Orson Bean, whose subtle wit made him a staple on television in the 1950s and 1960s, was killed in a pedestrian traffic accident Friday in Venice, CA. He was 91 and his death was confirmed by the Los Angeles County coroner.
Bean was struck by a car and killed while crossing Venice Boulevard in Venice at 7:35 PM. A “car coming westbound did not see him and clipped him,” Los Angeles Police Department Captain Brian Wendling told ABC7.
A second driver, who “was distracted by people trying to slow him down” then struck Bean, Wendling said.
Bean was crossing the busy street to get to the Venice Resident Theatre. His wife of 27 years, actress Alley Mills, was reportedly already at the location.
Both drivers remained at the scene and cooperated with police. Investigators have initially said they believe the crash was an accident.
Many remember Bean from his appearances on talk shows, making frequent appearances on The Tonight Show and other networks as a storyteller par excellence. He was also a game show staple (he was a frequent guest on To Tell The Truth and others).
But Bean was more than a glib guest. He also starred on and off Broadway, was part of many drama anthology shows, and once hosted his own CBS variety show, The Blue Angel.
The Artists & Representatives agency, which repped Bean for many years, issued a statement mourning his passing.
“We are devastated to hear of the sudden, tragic loss of our beloved friend and client Orson Bean. During a career that spanned nearly seven decades, he delighted audiences on radio, stage and screen while generously nurturing the artistry of his fellow performers. Our hearts go out to his wife and family during their time of grief. For all who knew him, Orson leaves a legacy of love, true friendship and powerful work. He will be deeply missed.”
There was also a politically active side to Bean. He was briefly blacklisted as a suspected Communist, and was a not-infrequent sight at political and environmental protests. He also founded the progressive 15th Street School in the 1960s, and once gave away his possessions to wander America in hippie-style fashion, exploring the turbulent times in a personal way.
For a time, he dropped out, moving to Australia and exploring the concepts of Austiran psychoanalyst Wilhelm Reich, writing a book about the experience. He returned to the US in 1971, but didn’t immediately return to show business. Instead, he followed a nomadic, hippie lifestyle, admitting in a memoir it was filled with psychedelic drugs, communal sex and other indulgences in a quest for self-discovery. He supported the family with commercial work and voice-overs in animated films.
By 1980, he decided to ramp up his show business activity. He again took to television movies, soap operas, game shows and film work. In his later career, he took recurring roles in such shows Murder, She Wrote, Normal, Ohio and Desperate Housewives. One highlight of his career was appearing in Being John Malkovich, a cult classic in which Bean was the owner of a mysterious company.
Bean was born Dallas Frederick Burrows on July 22, 1928, in Burlington, Vt.. After graduating from high school in 1946, he was drafted and served with Japan occupation forces.

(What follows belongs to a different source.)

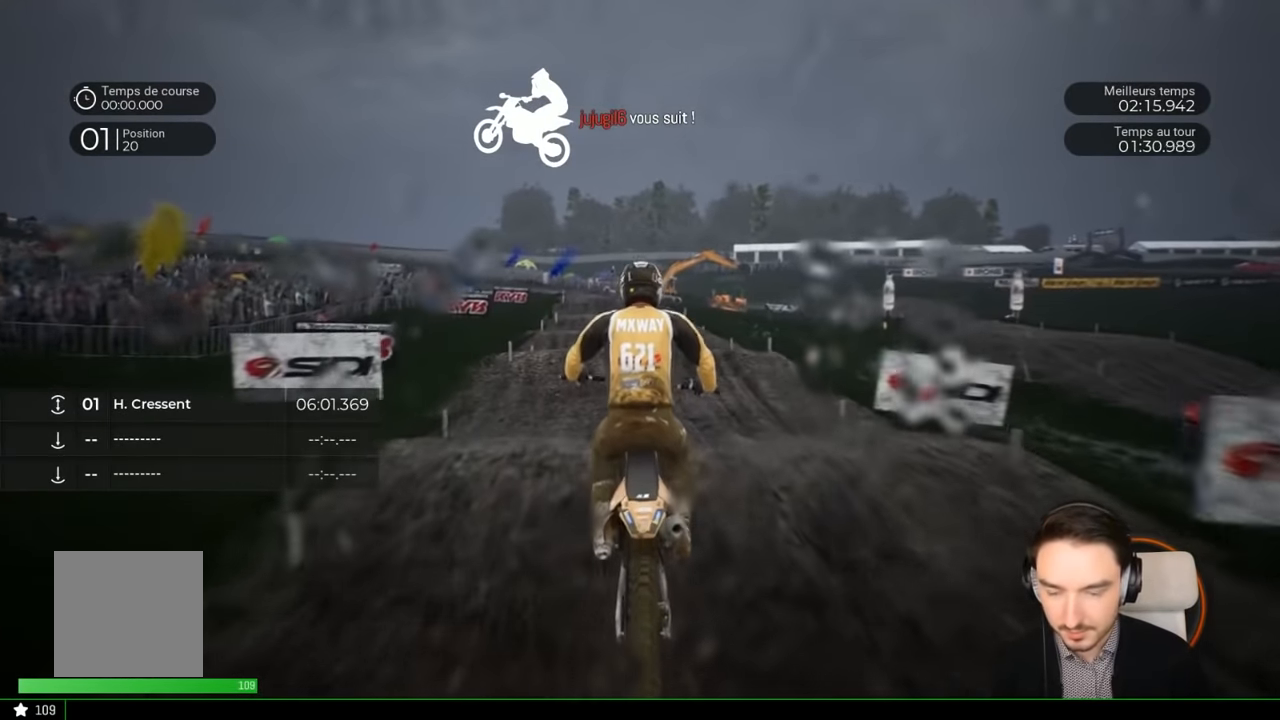
{"buttons": ["R2"], "left_stick": "down", "right_stick": "down", "events": [[83, "left_stick", "center"], [83, "right_stick", "center"], [317, "right_stick", "down"], [350, "left_stick", "down"]]}
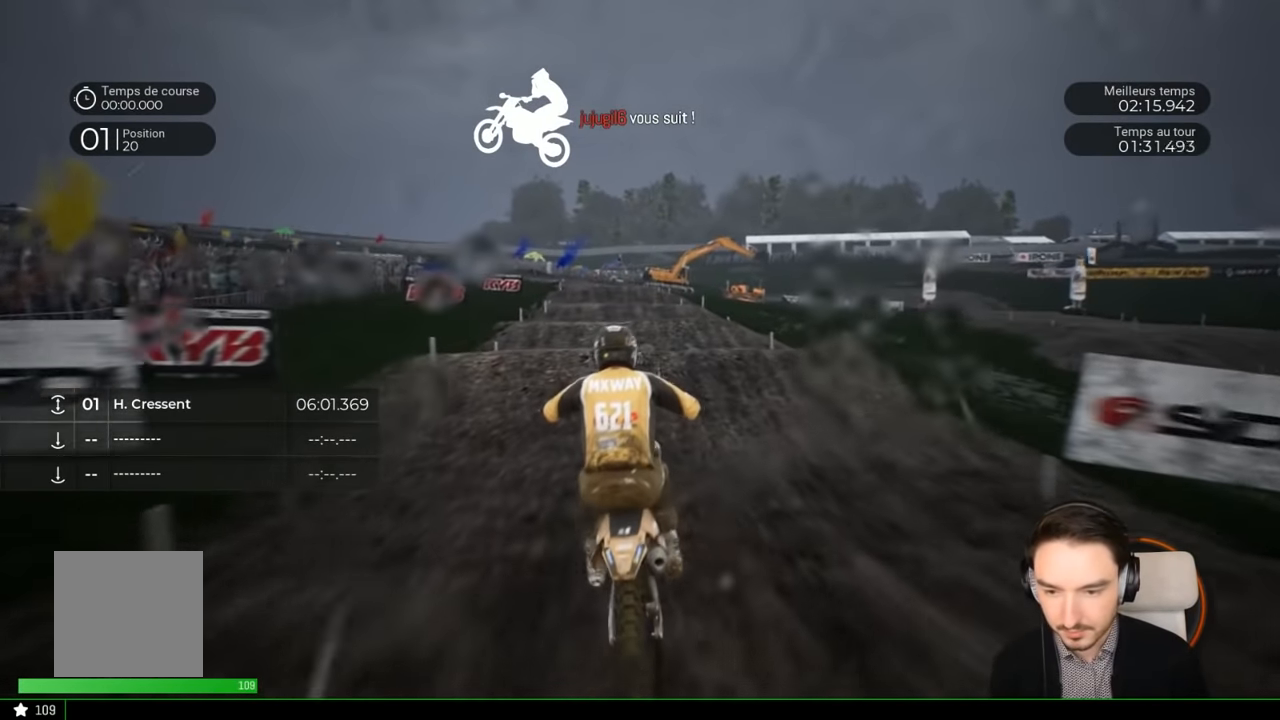
{"buttons": ["R2"], "left_stick": "down", "right_stick": "down", "events": []}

Upon his discharge, he changed his name to Orson Bean and became a stage magician, working Boston-area nightclubs. Eventually, he evolved into comedy, and he began working bigger rooms in New York in a comedy era that saw such giants as Lenny Bruce, Mort Sahl and Woody Allen working.
From there, he evolved into television, becoming such a ubiquitous presence on The Tonight Show that he was often a vacation host for Jack Paar and Johnny Carson. In between episodic TV stints, he also appeared on Broadway in the 1955 comedy Will Success Spoil Rock Hunter? and in the 1967 musical Illya Darling.
Bean lived in Venice for many years and married three times, the last to actress Alley Mills. Survivors include his wife and his four children. No memorial plans have been announced.